Odours you smell while you're asleep have the potential to influence your dreams, according to German researchers.

For their study, the researchers recruited 15 young women who were exposed to a series of different aromas as they slept. Their brain waves were monitored so scientists knew when they entered REM (rapid eye movement) sleep, the period when dreams normally occur. At that time, the sleeping subjects would be given a whiff of a particular smell for 10 seconds. A minute later, they were woken up and asked to recall their dreams.

When the volunteers were exposed to the pleasing fragrance of a rose, most of them later reported dreams with generally "positive" feelings.

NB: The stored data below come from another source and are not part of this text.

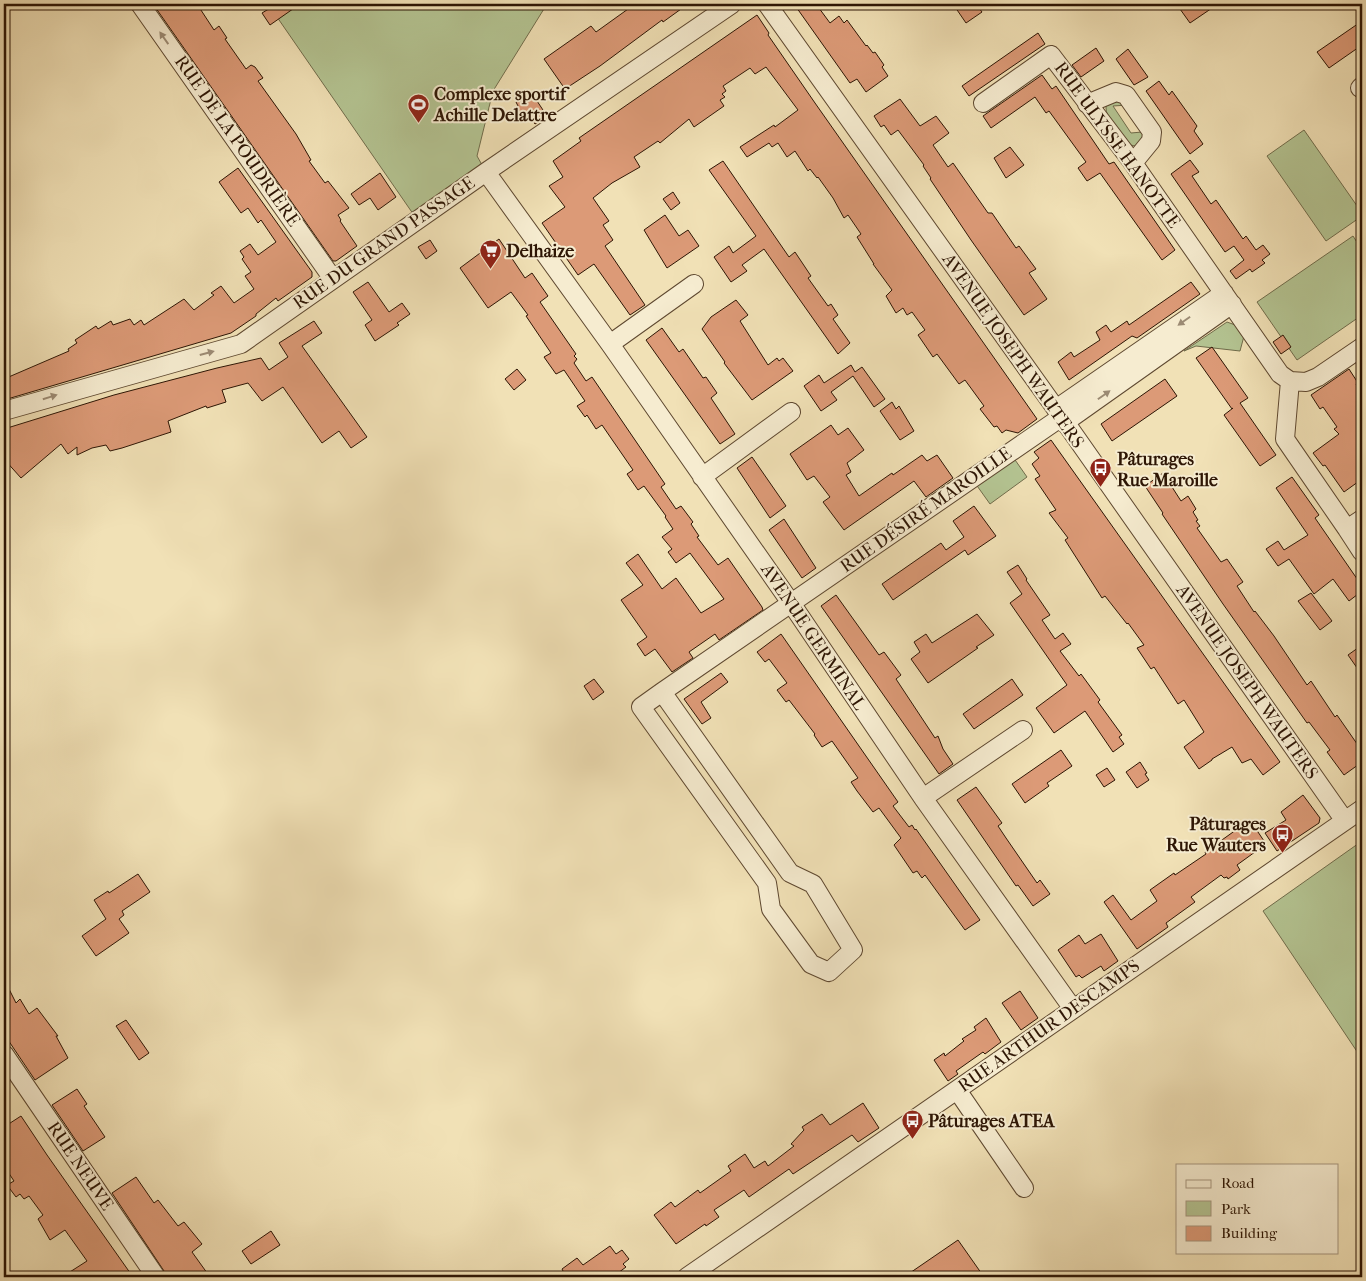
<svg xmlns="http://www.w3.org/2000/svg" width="1366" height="1281" font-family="'IM FELL French Canon',serif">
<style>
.green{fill:#b4c492;stroke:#706c4b}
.building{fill:#dc9a77;stroke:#2d1504}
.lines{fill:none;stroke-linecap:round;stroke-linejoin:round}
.minor-casing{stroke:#5e4830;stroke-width:20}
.minor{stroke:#f6ecd0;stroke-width:18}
.oneway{fill:#9c8b74}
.labels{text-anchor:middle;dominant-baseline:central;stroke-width:4;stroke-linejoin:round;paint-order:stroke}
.poi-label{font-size:18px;font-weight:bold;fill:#2d1504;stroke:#f6ecd0;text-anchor:start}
.street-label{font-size:18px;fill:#2d1504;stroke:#f6ecd0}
</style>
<rect width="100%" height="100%" fill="#f1e1b6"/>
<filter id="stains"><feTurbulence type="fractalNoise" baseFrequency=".004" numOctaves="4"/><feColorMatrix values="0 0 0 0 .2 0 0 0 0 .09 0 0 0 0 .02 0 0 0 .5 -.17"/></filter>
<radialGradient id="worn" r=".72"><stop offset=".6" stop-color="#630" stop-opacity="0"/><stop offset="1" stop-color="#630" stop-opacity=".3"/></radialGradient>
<path class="green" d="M268,4H547L493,91L477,156L486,172L418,221Z
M1113,99L1128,105L1113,106L1131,133L1142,132L1145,135L1137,146C1133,146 1129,145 1126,142C1120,136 1105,115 1106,108C1106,103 1109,102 1113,99Z
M1304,130L1362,213V216L1326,241L1267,156Z
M1353,236L1362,250V315L1297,360L1257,302Z
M1227,322L1238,326L1244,336L1240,351L1196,346L1184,351Z
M1013,457L1027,477L990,504L975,483Z
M1362,841V1059L1263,911Z"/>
<path class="building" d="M153,4H197L214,30L219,26L227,38L225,39L246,69L251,65L255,67L263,78L258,81L296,134L311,160L309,161L325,183L328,181L349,208L338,215L341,220L340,221L357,246L336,261H333Z
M277,4H300L270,25L262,13Z
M635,4H688L663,22L662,20L600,66L565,89L544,59L591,26L596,32Z
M794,4H816L830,23L839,16L844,23L847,20L866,46L867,45L873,53L875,52L884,65L882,67L888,76L866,92L857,79L850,83Z
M953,4H976L982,12L966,23Z
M1187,4H1218L1190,23L1180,9Z
M757,15L769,33L768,35L815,103L1037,419L1018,433L1006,430L1002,433L997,426L994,427L980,409L984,406L965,380L959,384L937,354L933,357L918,335L925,330L912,312L907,315L903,308L896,313L886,296L892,290L873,264H874L857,237L861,234L848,215L844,218L833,198L818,177L817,178L810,169L808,171L795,151L787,157L778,143L772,147L769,143L747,157L740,147L774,125L775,127L798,110L766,67L755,74L750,68L723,86L726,91L722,94L725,97L720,100L724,106L694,127L689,119L660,143L658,141L634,157L640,167L612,183L593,198L609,221L603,225L613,240L605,246L645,305L630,315L594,264L578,275L542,223L565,207L549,186L563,177L553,161L581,141L579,138Z
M1362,21V45L1329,68L1317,52Z
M1038,33L1045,44L969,96L962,86Z
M1096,48L1104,61L1081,77L1072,65Z
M1128,49L1148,77L1134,85L1116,59Z
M1042,75L1052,89L1056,86L1109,164L1114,162L1175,250L1162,260L1100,173L1087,181L1078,168L1086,162L1049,111L1046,113L1035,97L991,128L983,116Z
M1159,81L1169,95L1172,91L1197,126L1194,131L1203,144L1190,154L1146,91Z
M531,92L547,116L535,124L530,117L524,121L515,118L511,111L518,106L516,102Z
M900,99L920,126L936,116L949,133L933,145L948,167L953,163L988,213H992L1016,248L1019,246L1036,269L1029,273L1047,299L1024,315L971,240L930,179L931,178L923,166L924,165L898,130L891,135L884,125L881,127L874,116Z
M1010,147L1024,165L1006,178L994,158Z
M1190,160L1199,172L1192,176L1211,204L1216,200L1243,239L1246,236L1256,250L1263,245L1270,254L1262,260L1265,263L1252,272L1250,269L1236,279L1230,271L1244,260L1234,246L1225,252L1171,174Z
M723,161L789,257L795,252L811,276L808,278L828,306L831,304L838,315L833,319L850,343L838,354L764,249L742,265L747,271L731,282L714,257L729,246L733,253L756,236L709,170Z
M238,168L312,272V277L278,301L276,298L256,314V316L231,333L4,400V379L69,351L68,349L77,343L75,340L96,326L98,329L111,321L113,325L130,319L134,325L141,320L144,325L184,299L194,310L214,295L211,293L221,286L234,303L254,289L245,276L251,272L242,259L244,257L240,251L250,244L258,255L276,242L261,220L258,223L248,208L241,213L219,182Z
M380,173L396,197L378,210L370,198L359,205L351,194Z
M673,192L680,203L671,210L663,199Z
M665,215L679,236L688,230L699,246L667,268L644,230Z
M499,239L525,278L532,273L548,296L540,302L576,354L574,356L577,359L574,363L586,381L592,377L665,484L661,487L676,509L681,506L693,522L691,524L699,536L697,537L718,565L728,558L762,607L763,610L719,640L715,634L689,652L693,658L672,672L655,649L645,656L637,644L647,637L621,600L643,585L626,563L638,554L662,589L676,578L701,613L724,599L690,553L676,563L668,552L672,549L662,537L673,529L665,517L666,516L644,486L638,490L627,474L633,470L602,425L596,429L587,415L585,417L577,406L585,401L564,370L556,374L544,357L551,353L526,316L528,315L511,292L488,308L460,268Z
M430,240L437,251L426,259L418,247Z
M368,282L389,312L402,303L410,314L397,323L399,325L375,341L365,325L372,320L353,292Z
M1191,282L1200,294L1137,338L1132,336L1069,380L1058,362L1071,352L1074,357L1100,340L1096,332L1106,325L1111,332L1127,321L1129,325Z
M736,300L748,315L740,321L768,365L777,358L779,361L783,358L793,371L752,400L724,363L725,362L702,329L711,317Z
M314,321L322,333L302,346L367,437L351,448L339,431L322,443L283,387L262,401L248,383L222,390L226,402L207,408L206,406L168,421L171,432L122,448L110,451L106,445L92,448L77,455V447L68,454L61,444L21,478L4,459V429L114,395L217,368L261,358L269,370L288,357L279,343Z
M662,328L679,352L683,349L703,378L706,377L717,393L711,398L735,434L720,444L646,340Z
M1283,335L1291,347L1281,354L1273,342Z
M1212,347L1248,398L1240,403L1276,455L1260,466L1224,415L1233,408L1232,409L1196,358Z
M851,365L855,372L862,367L885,399L874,407L853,376L831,392L837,400L821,411L804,386L819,375L824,383Z
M517,369L526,380L514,390L505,379Z
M1349,369L1358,383L1356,384L1362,393V479L1344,492L1325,465L1323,466L1313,453L1339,434L1334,429L1337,427L1323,407L1320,409L1311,395Z
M1165,379L1177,396L1112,441L1101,424Z
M892,402L896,409L899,406L914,431L900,440L880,411Z
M831,425L838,435L848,428L864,450L847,463L851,472L846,475L859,496L892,473L893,475L922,455L927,461L937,455L953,478L926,497L914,481L844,530L823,502L830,497L814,476L807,480L790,454Z
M1051,440L1280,762L1263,775L1251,759L1242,763L1232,747L1212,759V760L1199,769L1184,747L1204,732L1184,700L1178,704L1154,667L1151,669L1137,648L1144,645L1128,623L1127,624L1105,596L1102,598L1065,540L1068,538L1049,513L1056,510L1035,479L1040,476L1032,464L1039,458L1034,452Z
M752,457L786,506L770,518L737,468Z
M1163,473L1181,501L1188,496L1196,509L1193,512L1198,520L1196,521L1200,526L1197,528L1221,562L1227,559L1243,582L1237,586L1254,612L1255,611L1274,636L1307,685L1311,681L1335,717L1337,715L1362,751V762L1344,775L1327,752L1330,750L1309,722L1307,723L1223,604L1162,514L1163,513L1145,486Z
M1292,477L1319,515L1315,518L1362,586V591L1349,601L1333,579L1314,594L1289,559L1278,566L1266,549L1278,541L1284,550L1308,535L1276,488Z
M974,506L996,536L968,555L965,550L893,600L882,584L941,543L946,550L964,537L953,521Z
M784,519L816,568L802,578L769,530Z
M1018,565L1027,579L1026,580L1050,615L1042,620L1055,639L1063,633L1071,644L1060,651L1079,676L1081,674L1100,700L1098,702L1122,735L1119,737L1124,744L1113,752L1085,711L1054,733L1036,708L1067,685L1010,603L1022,594L1007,572Z
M1311,593L1332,621L1320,630L1298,601Z
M836,595L879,655L884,652L901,675L896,679L935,738L938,736L943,749L953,764L939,774L821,606Z
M977,614L994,635L976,647L978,648L928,683L911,659L920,652L914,642L926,634L932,643Z
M781,634L898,802L893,806L909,827L912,825L915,830L916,829L980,920L965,930L925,875L922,878L917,871L913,873L894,845L901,838L879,808L873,812L857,791L851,782L858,778L832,741L822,747L814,735L815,734L789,700L786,702L777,690L787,683L769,659L765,662L757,652Z
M1362,645V675L1348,655Z
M721,673L728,682L701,702L711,718L702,724L684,699Z
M594,679L604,692L593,700L584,686Z
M1012,679L1023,695L974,729L963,714Z
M1061,750L1072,766L1047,783L1049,786L1025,803L1012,784Z
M1140,762L1147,773L1145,774L1149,780L1137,788L1126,772Z
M1107,768L1115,780L1104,787L1096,775Z
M976,787L1002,823L998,826L1006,838L1037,883L1040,880L1050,894L1033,906L1018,885L1016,886L957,800Z
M1303,795L1320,818L1319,823L1277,851L1265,833L1286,820L1281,812Z
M1250,820L1266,844L1237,865L1240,870L1228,879L1227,877L1224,878L1221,875L1191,897L1195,902L1166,923L1168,927L1137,949L1104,902L1113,895L1131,920L1157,901L1150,890L1174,873L1175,875L1206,854L1205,852Z
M138,874L150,892L122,911L124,915L119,919L129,933L96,956L82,936L106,919L94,900L108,891L109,893Z
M1101,934L1118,961L1104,971L1101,966L1082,978L1079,975L1076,977L1058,950L1079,935L1085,944Z
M4,979L16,1003L20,999L29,1014L37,1008L58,1036H56L68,1058L35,1080L4,1034Z
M1020,991L1038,1018L1021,1030L1002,1003Z
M986,1018L1001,1042L985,1054L983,1052L956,1071L958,1074L948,1081L934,1060L944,1053L945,1056L964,1041L962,1039L976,1030L974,1027Z
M126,1020L149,1053L139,1060L116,1026Z
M77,1089L87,1104L84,1106L105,1137L83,1151L52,1105Z
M863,1103L879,1128L858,1142L852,1135L793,1174L789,1169L749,1197L744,1190L714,1210L719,1217L706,1226L705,1224L676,1244L654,1215L671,1202L675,1207L698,1190L700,1193L731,1171L728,1166L745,1154L754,1168L765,1161L768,1166L794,1146L791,1144L804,1130L802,1127L822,1114L830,1125Z
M21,1116L47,1155L133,1277H62L87,1261L65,1230L50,1240L38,1219L43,1215L29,1196L24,1199L20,1194L16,1197L7,1185L14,1181L4,1166V1127Z
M136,1177L154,1203L158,1200L178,1226L184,1222L202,1244L192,1252L210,1277H168L112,1193Z
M271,1231L280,1245L251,1264L242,1251Z
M958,1240L984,1277H904Z
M610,1246L616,1254L622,1250L629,1259L623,1264L626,1267L618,1273L621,1277H566L562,1269L577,1258L583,1265Z"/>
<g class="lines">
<defs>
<path id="minor" d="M140,4L333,279
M767,4L1056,409L1345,821
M1360,88L1362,86
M983,103L1051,55L1133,163L1280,374L1290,381
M1087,104L1116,92L1126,95L1152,132L1151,141L1133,163
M486,172L610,344L791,603L923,798L1073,1009
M610,344L694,284
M1290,381L1285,439L1347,529L1362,519
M1290,381L1306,382L1318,377L1362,347
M1056,409L1224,293
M4,411L241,344L486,172L732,4
M1064,423L1232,304
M702,477L791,412
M1347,529L1362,552
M662,692L790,873L813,884L853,950L829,972L811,964L771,909L767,883L641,707L662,692L1060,418
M923,798L1023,730
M4,1054L156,1277
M957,1090L1024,1188
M687,1277L1362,809"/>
</defs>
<use href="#minor" class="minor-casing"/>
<use href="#minor" class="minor"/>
</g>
<defs><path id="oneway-solid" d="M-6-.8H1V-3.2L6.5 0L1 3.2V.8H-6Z" transform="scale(1.25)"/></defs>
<g class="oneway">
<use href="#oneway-solid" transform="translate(164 38) rotate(-125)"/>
<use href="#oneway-solid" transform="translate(1184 321) rotate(145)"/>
<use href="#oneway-solid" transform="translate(207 353) rotate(-15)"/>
<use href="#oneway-solid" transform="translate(1104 395) rotate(-35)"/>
<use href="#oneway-solid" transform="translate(50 397) rotate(-17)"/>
</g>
<defs>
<symbol id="stadium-pin" viewBox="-11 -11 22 30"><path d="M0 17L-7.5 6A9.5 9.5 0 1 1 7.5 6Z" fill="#8f2418" stroke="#f6ecd0"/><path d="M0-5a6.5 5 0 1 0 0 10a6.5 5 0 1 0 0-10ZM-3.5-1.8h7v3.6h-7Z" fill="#fff"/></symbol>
<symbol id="supermarket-pin" viewBox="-11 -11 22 30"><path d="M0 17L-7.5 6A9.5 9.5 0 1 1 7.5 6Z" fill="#8f2418" stroke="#f6ecd0"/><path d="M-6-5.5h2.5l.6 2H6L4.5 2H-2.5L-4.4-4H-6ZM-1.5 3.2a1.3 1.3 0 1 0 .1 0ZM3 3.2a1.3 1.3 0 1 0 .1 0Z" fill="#fff"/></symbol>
<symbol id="bus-pin" viewBox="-11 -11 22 30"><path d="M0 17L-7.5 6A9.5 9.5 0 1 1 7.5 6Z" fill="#8f2418" stroke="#f6ecd0"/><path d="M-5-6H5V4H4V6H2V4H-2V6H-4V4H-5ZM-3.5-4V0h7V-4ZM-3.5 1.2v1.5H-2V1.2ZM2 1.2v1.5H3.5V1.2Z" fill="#fff"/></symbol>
</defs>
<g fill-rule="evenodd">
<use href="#stadium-pin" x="406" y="92" width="25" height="34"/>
<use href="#supermarket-pin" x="478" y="238" width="25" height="34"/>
<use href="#bus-pin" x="1088" y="456" width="25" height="34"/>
<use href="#bus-pin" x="1270" y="822" width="25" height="34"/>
<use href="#bus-pin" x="900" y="1108" width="25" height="34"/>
</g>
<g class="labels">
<g class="poi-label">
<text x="434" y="94">Complexe sportif<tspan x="434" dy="21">Achille Delattre</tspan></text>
<text x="506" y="251">Delhaize</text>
<text x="1117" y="459">Pâturages<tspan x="1117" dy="21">Rue Maroille</tspan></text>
<text x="1266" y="824" text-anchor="end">Pâturages<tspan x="1266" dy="21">Rue Wauters</tspan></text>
<text x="928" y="1121">Pâturages ATEA</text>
</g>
<g class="street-label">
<text transform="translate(237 141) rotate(55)">RUE DE LA POUDRIÈRE</text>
<text transform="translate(1117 145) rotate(54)">RUE ULYSSE HANOTTE</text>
<text transform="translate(384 243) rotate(-35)">RUE DU GRAND PASSAGE</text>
<text transform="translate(1013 351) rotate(55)">AVENUE JOSEPH WAUTERS</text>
<text transform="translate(926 510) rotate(-35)">RUE DÉSIRÉ MAROILLE</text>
<text transform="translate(813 637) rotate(56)">AVENUE GERMINAL</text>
<text transform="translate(1247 682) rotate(55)">AVENUE JOSEPH WAUTERS</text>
<text transform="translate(1049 1026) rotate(-35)">RUE ARTHUR DESCAMPS</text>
<text transform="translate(80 1166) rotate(56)">RUE NEUVE</text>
</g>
</g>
<rect width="1366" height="1281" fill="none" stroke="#f1e1b6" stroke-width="20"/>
<rect x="5" y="5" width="1356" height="1271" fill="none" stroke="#2d1504" stroke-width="2.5"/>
<rect x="10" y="10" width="1346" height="1261" fill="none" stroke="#2d1504"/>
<rect x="1176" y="1164" width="162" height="90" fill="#f6ecd0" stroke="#a6967e"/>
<rect x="1186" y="1180" width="25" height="8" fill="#f6ecd0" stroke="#a6967e"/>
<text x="1221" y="1188" font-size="15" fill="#2d1504">Road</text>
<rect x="1186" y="1201" width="25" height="15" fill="#b4c492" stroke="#a6967e"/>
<text x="1221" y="1214" font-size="15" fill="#2d1504">Park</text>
<rect x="1186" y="1226" width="25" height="15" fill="#dc9a77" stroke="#a6967e"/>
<text x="1221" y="1238" font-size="15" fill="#2d1504">Building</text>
<rect width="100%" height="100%" filter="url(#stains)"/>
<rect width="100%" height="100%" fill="url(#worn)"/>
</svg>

The disgusting smell of rotten eggs, on the other hand, triggered dreams with negative impressions.

Boris Stuck, a researcher at University Hospital Mannheim, noted that the women did not actually dream about smelling something. "It obviously does not determine what you dream about, but it influences how you experience a dream."

Dr. Stuck said the findings, presented this week at the annual meeting of the American Academy of Otolaryngology-Head and Neck Surgery Foundation in Chicago, might some day be used to help treat patients with posttraumatic stress disorder who are tormented by recurring nightmares.

But simply sleeping in a room full of fragrant flowers will not produce sweet dreams. Prolonged exposure to a particular aroma will overload the brain's smell receptors, he explained. Essentially, you become desensi-

tized to the odour and cease to smell it.

What's needed, he said, is a compact machine that monitors brain activity and automatically releases a pleasing scent under the nose only when dreams are occurring.